Task item => Retype the text read from each of the records below, keeping every line as it stands. Leave out the pictures.

Source data =>
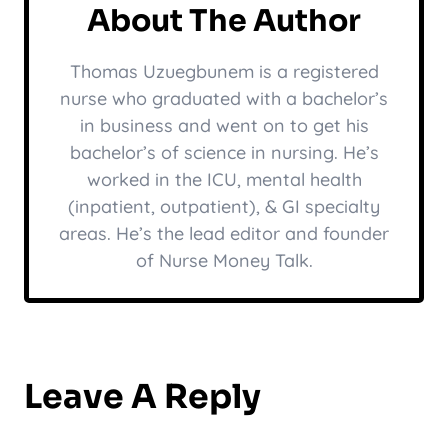
About The Author
Thomas Uzuegbunem is a registered
nurse who graduated with a bachelor’s
in business and went on to get his
bachelor’s of science in nursing. He’s
worked in the ICU, mental health
(inpatient, outpatient), & GI specialty
areas. He’s the lead editor and founder
of Nurse Money Talk.
Leave A Reply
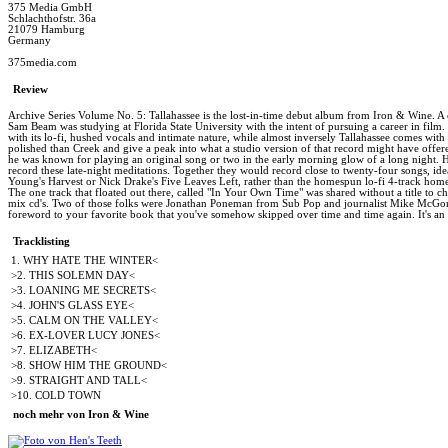
375 Media GmbH
Schlachthofstr. 36a
21079 Hamburg
Germany
375media.com
Review
Archive Series Volume No. 5: Tallahassee is the lost-in-time debut album from Iron & Wine. A c
Sam Beam was studying at Florida State University with the intent of pursuing a career in film. T
with its lo-fi, hushed vocals and intimate nature, while almost inversely Tallahassee comes wit
polished than Creek and give a peak into what a studio version of that record might have of
he was known for playing an original song or two in the early morning glow of a long night. 
record these late-night meditations. Together they would record close to twenty-four songs, ide
Young's Harvest or Nick Drake's Five Leaves Left, rather than the homespun lo-fi 4-track home 
The one track that floated out there, called "In Your Own Time" was shared without a title to
mix cd's. Two of those folks were Jonathan Poneman from Sub Pop and journalist Mike McGoniga
foreword to your favorite book that you've somehow skipped over time and time again. It's an al
Tracklisting
1. WHY HATE THE WINTER<
>2. THIS SOLEMN DAY<
>3. LOANING ME SECRETS<
>4. JOHN'S GLASS EYE<
>5. CALM ON THE VALLEY<
>6. EX-LOVER LUCY JONES<
>7. ELIZABETH<
>8. SHOW HIM THE GROUND<
>9. STRAIGHT AND TALL<
>10. COLD TOWN
noch mehr von Iron & Wine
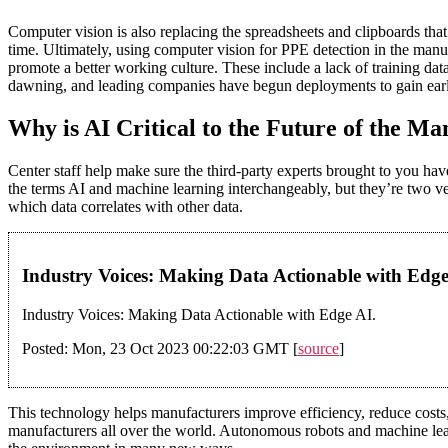
Computer vision is also replacing the spreadsheets and clipboards that
time. Ultimately, using computer vision for PPE detection in the man
promote a better working culture. These include a lack of training data
dawning, and leading companies have begun deployments to gain ear
Why is AI Critical to the Future of the M
Center staff help make sure the third-party experts brought to you hav
the terms AI and machine learning interchangeably, but they’re two ve
which data correlates with other data.
Industry Voices: Making Data Actionable with Edg
Industry Voices: Making Data Actionable with Edge AI.
Posted: Mon, 23 Oct 2023 00:22:03 GMT [
source
]
This technology helps manufacturers improve efficiency, reduce costs, 
manufacturers all over the world. Autonomous robots and machine lea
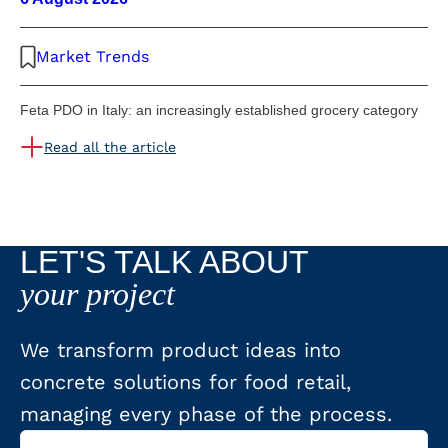
Market Trends
Feta PDO in Italy: an increasingly established grocery category
Read all the article
LET'S TALK ABOUT
your project
We transform product ideas into
concrete solutions for food retail,
managing every phase of the process.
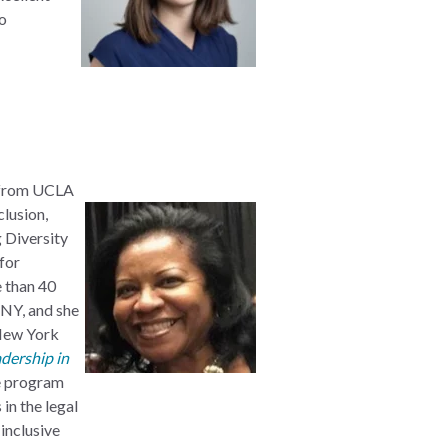
to
from UCLA
clusion,
 Diversity
for
e
than 40
DNY, and she
 New York
adership in
le program
in the legal
inclusive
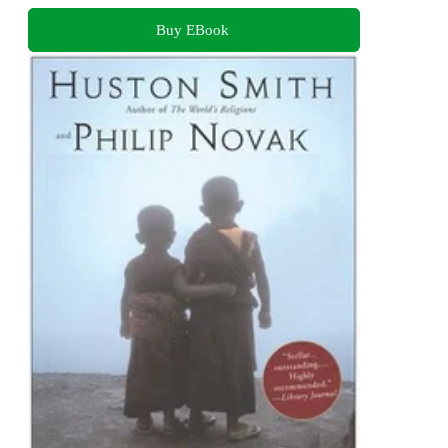
Buy EBook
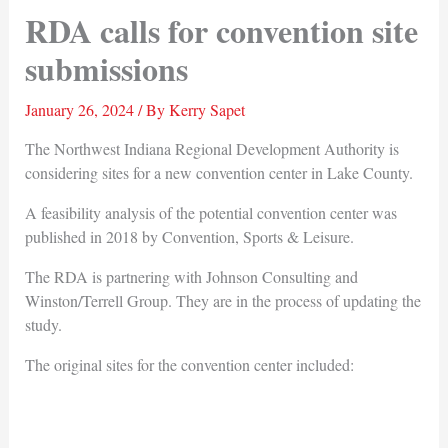
RDA calls for convention site
submissions
January 26, 2024
/ By
Kerry Sapet
The Northwest Indiana Regional Development Authority is
considering sites for a new convention center in Lake County.
A feasibility analysis of the potential convention center was
published in 2018 by Convention, Sports & Leisure.
The RDA is partnering with Johnson Consulting and
Winston/Terrell Group. They are in the process of updating the
study.
The original sites for the convention center included:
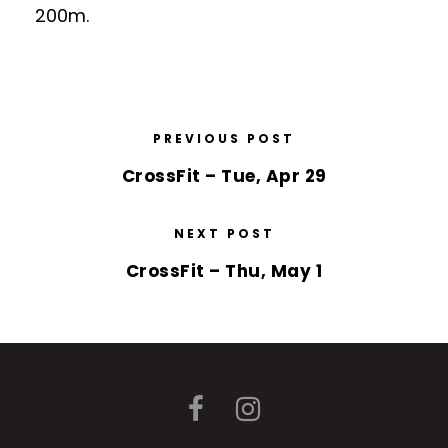
200m.
PREVIOUS POST
CrossFit – Tue, Apr 29
NEXT POST
CrossFit – Thu, May 1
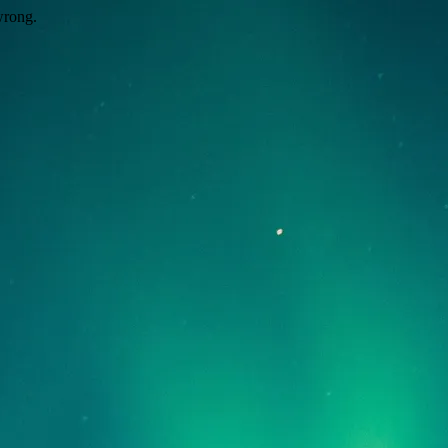
wrong.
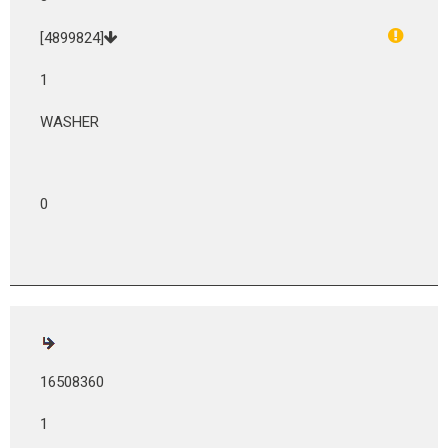
[4899824]
1
WASHER
0
16508360
1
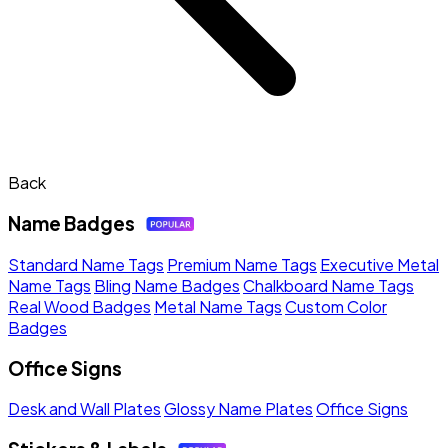
Back
Name Badges
Standard Name Tags
Premium Name Tags
Executive Metal
Name Tags
Bling Name Badges
Chalkboard Name Tags
Real Wood Badges
Metal Name Tags
Custom Color
Badges
Office Signs
Desk and Wall Plates
Glossy Name Plates
Office Signs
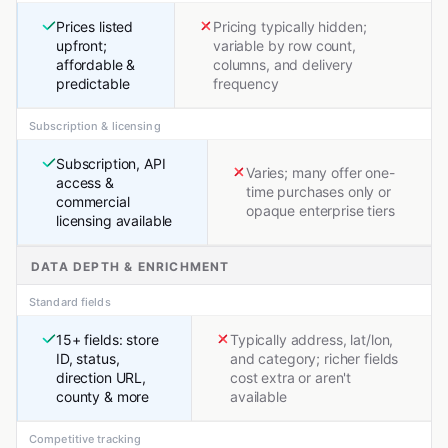
Prices listed
Pricing typically hidden;
upfront;
variable by row count,
affordable &
columns, and delivery
predictable
frequency
Subscription & licensing
Subscription, API
Varies; many offer one-
access &
time purchases only or
commercial
opaque enterprise tiers
licensing available
DATA DEPTH & ENRICHMENT
Standard fields
15+ fields: store
Typically address, lat/lon,
ID, status,
and category; richer fields
direction URL,
cost extra or aren't
county & more
available
Competitive tracking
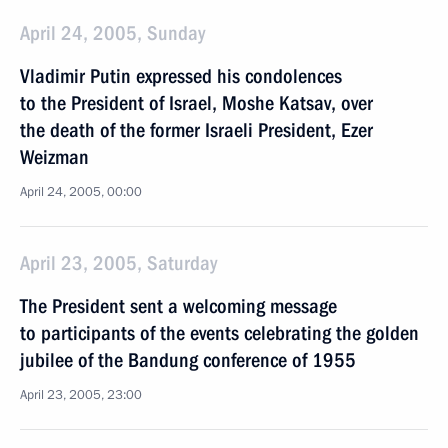
April 24, 2005, Sunday
Vladimir Putin expressed his condolences
to the President of Israel, Moshe Katsav, over
the death of the former Israeli President, Ezer
Weizman
April 24, 2005, 00:00
April 23, 2005, Saturday
The President sent a welcoming message
to participants of the events celebrating the golden
jubilee of the Bandung conference of 1955
April 23, 2005, 23:00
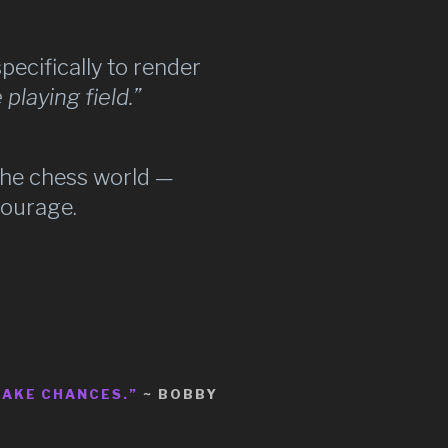
specifically to render
 playing field.”
the chess world —
courage.
TAKE CHANCES.”
~ BOBBY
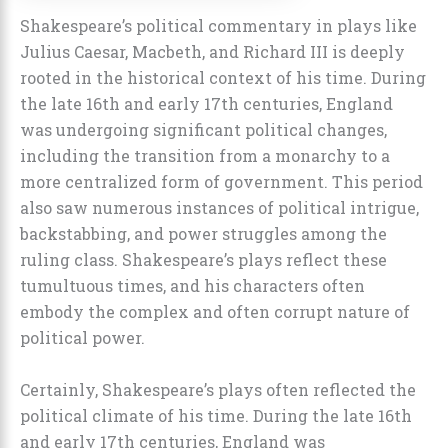
Shakespeare’s political commentary in plays like
Julius Caesar, Macbeth, and Richard III is deeply
rooted in the historical context of his time. During
the late 16th and early 17th centuries, England
was undergoing significant political changes,
including the transition from a monarchy to a
more centralized form of government. This period
also saw numerous instances of political intrigue,
backstabbing, and power struggles among the
ruling class. Shakespeare’s plays reflect these
tumultuous times, and his characters often
embody the complex and often corrupt nature of
political power.
Certainly, Shakespeare’s plays often reflected the
political climate of his time. During the late 16th
and early 17th centuries, England was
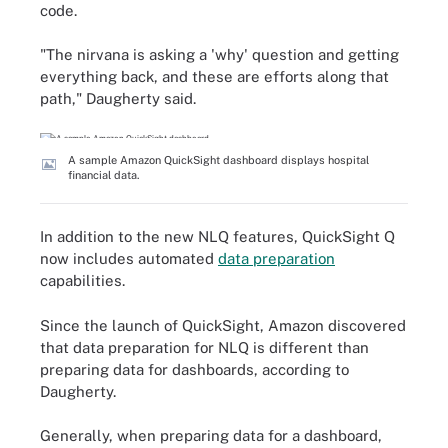
code.
"The nirvana is asking a 'why' question and getting
everything back, and these are efforts along that
path," Daugherty said.
A sample Amazon QuickSight dashboard displays hospital
financial data.
In addition to the new NLQ features, QuickSight Q
now includes automated
data preparation
capabilities.
Since the launch of QuickSight, Amazon discovered
that data preparation for NLQ is different than
preparing data for dashboards, according to
Daugherty.
Generally, when preparing data for a dashboard,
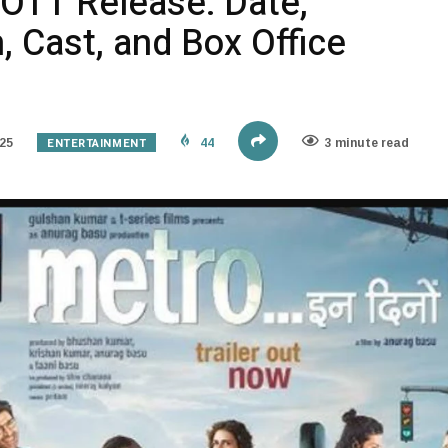
 OTT Release: Date,
 Cast, and Box Office
ENTERTAINMENT
25
44
3 minute read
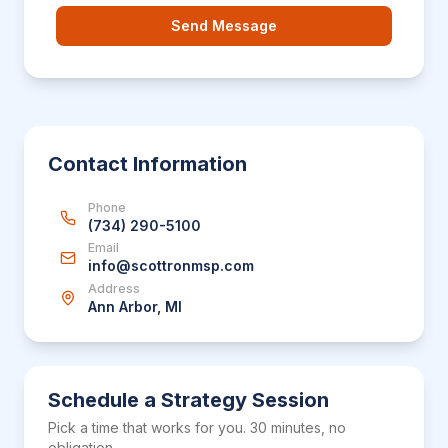
Send Message
Contact Information
Phone
(734) 290-5100
Email
info@scottronmsp.com
Address
Ann Arbor, MI
Schedule a Strategy Session
Pick a time that works for you. 30 minutes, no
obligation.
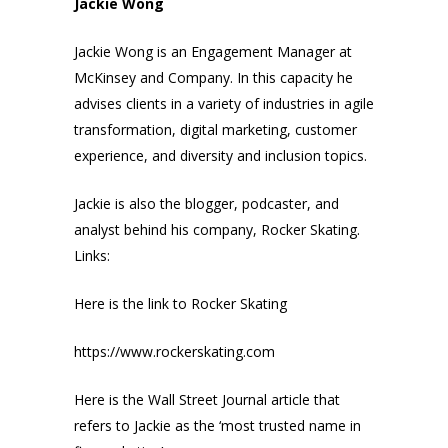
Jackie Wong
Jackie Wong is an Engagement Manager at
McKinsey and Company. In this capacity he
advises clients in a variety of industries in agile
transformation, digital marketing, customer
experience, and diversity and inclusion topics.
Jackie is also the blogger, podcaster, and
analyst behind his company, Rocker Skating.
Links:
Here is the link to Rocker Skating
https://www.rockerskating.com
Here is the Wall Street Journal article that
refers to Jackie as the ‘most trusted name in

Output of the exercise =>
About The Author
Thomas Uzuegbunem is a registered
nurse who graduated with a bachelor’s
in business and went on to get his
bachelor’s of science in nursing. He’s
worked in the ICU, mental health
(inpatient, outpatient), & GI specialty
areas. He’s the lead editor and founder
of Nurse Money Talk.
Leave A Reply
375 Media GmbH
Schlachthofstr. 36a
21079 Hamburg
Germany
375media.com
Review
Archive Series Volume No. 5: Tallahassee is the lost-in-time debut album from Iron & Wine. A c
Sam Beam was studying at Florida State University with the intent of pursuing a career in film. T
with its lo-fi, hushed vocals and intimate nature, while almost inversely Tallahassee comes wit
polished than Creek and give a peak into what a studio version of that record might have of
he was known for playing an original song or two in the early morning glow of a long night. 
record these late-night meditations. Together they would record close to twenty-four songs, ide
Young's Harvest or Nick Drake's Five Leaves Left, rather than the homespun lo-fi 4-track home 
The one track that floated out there, called "In Your Own Time" was shared without a title to
mix cd's. Two of those folks were Jonathan Poneman from Sub Pop and journalist Mike McGoniga
foreword to your favorite book that you've somehow skipped over time and time again. It's an al
Tracklisting
1. WHY HATE THE WINTER<
>2. THIS SOLEMN DAY<
>3. LOANING ME SECRETS<
>4. JOHN'S GLASS EYE<
>5. CALM ON THE VALLEY<
>6. EX-LOVER LUCY JONES<
>7. ELIZABETH<
>8. SHOW HIM THE GROUND<
>9. STRAIGHT AND TALL<
>10. COLD TOWN
noch mehr von Iron & Wine
Computer vision is also replacing the spreadsheets and clipboards that
time. Ultimately, using computer vision for PPE detection in the man
promote a better working culture. These include a lack of training data
dawning, and leading companies have begun deployments to gain ear
Why is AI Critical to the Future of the M
Center staff help make sure the third-party experts brought to you hav
the terms AI and machine learning interchangeably, but they’re two ve
which data correlates with other data.
Industry Voices: Making Data Actionable with Edg
Industry Voices: Making Data Actionable with Edge AI.
Posted: Mon, 23 Oct 2023 00:22:03 GMT [
source
]
This technology helps manufacturers improve efficiency, reduce costs, 
manufacturers all over the world. Autonomous robots and machine lea
Market Trends
Feta PDO in Italy: an increasingly established grocery category
Read all the article
LET'S TALK ABOUT
your project
We transform product ideas into
concrete solutions for food retail,
managing every phase of the process.
to
from UCLA
clusion,
 Diversity
for
e
than 40
DNY, and she
 New York
adership in
le program
in the legal
inclusive
Buy EBook
RDA calls for convention site
submissions
January 26, 2024
/ By
Kerry Sapet
The Northwest Indiana Regional Development Authority is
considering sites for a new convention center in Lake County.
A feasibility analysis of the potential convention center was
published in 2018 by Convention, Sports & Leisure.
The RDA is partnering with Johnson Consulting and
Winston/Terrell Group. They are in the process of updating the
study.
The original sites for the convention center included:
200m.
PREVIOUS POST
CrossFit – Tue, Apr 29
NEXT POST
CrossFit – Thu, May 1
wrong.
[4899824]
1
WASHER
0
16508360
1
Back
Name Badges
Standard Name Tags
Premium Name Tags
Executive Metal
Name Tags
Bling Name Badges
Chalkboard Name Tags
Real Wood Badges
Metal Name Tags
Custom Color
Badges
Office Signs
Desk and Wall Plates
Glossy Name Plates
Office Signs
Prices listed
Pricing typically hidden;
upfront;
variable by row count,
affordable &
columns, and delivery
predictable
frequency
Subscription & licensing
Subscription, API
Varies; many offer one-
access &
time purchases only or
commercial
opaque enterprise tiers
licensing available
DATA DEPTH & ENRICHMENT
Standard fields
15+ fields: store
Typically address, lat/lon,
ID, status,
and category; richer fields
direction URL,
cost extra or aren't
county & more
available
Competitive tracking
April 24, 2005, Sunday
Vladimir Putin expressed his condolences
to the President of Israel, Moshe Katsav, over
the death of the former Israeli President, Ezer
Weizman
April 24, 2005, 00:00
April 23, 2005, Saturday
The President sent a welcoming message
to participants of the events celebrating the golden
jubilee of the Bandung conference of 1955
April 23, 2005, 23:00
specifically to render
 playing field.”
the chess world —
courage.
TAKE CHANCES.”
~ BOBBY
Shakespeare’s political commentary in plays like
Julius Caesar, Macbeth, and Richard III is deeply
rooted in the historical context of his time. During
the late 16th and early 17th centuries, England
was undergoing significant political changes,
including the transition from a monarchy to a
more centralized form of government. This period
also saw numerous instances of political intrigue,
backstabbing, and power struggles among the
ruling class. Shakespeare’s plays reflect these
tumultuous times, and his characters often
embody the complex and often corrupt nature of
political power.
Certainly, Shakespeare’s plays often reflected the
political climate of his time. During the late 16th
and early 17th centuries, England was
code.
"The nirvana is asking a 'why' question and getting
everything back, and these are efforts along that
path," Daugherty said.
A sample Amazon QuickSight dashboard displays hospital
financial data.
In addition to the new NLQ features, QuickSight Q
now includes automated
data preparation
capabilities.
Since the launch of QuickSight, Amazon discovered
that data preparation for NLQ is different than
preparing data for dashboards, according to
Daugherty.
Generally, when preparing data for a dashboard,
 OTT Release: Date,
 Cast, and Box Office
ENTERTAINMENT
25
44
3 minute read
Send Message
Contact Information
Phone
(734) 290-5100
Email
info@scottronmsp.com
Address
Ann Arbor, MI
Schedule a Strategy Session
Pick a time that works for you. 30 minutes, no
obligation.
Jackie Wong
Jackie Wong is an Engagement Manager at
McKinsey and Company. In this capacity he
advises clients in a variety of industries in agile
transformation, digital marketing, customer
experience, and diversity and inclusion topics.
Jackie is also the blogger, podcaster, and
analyst behind his company, Rocker Skating.
Links:
Here is the link to Rocker Skating
https://www.rockerskating.com
Here is the Wall Street Journal article that
refers to Jackie as the ‘most trusted name in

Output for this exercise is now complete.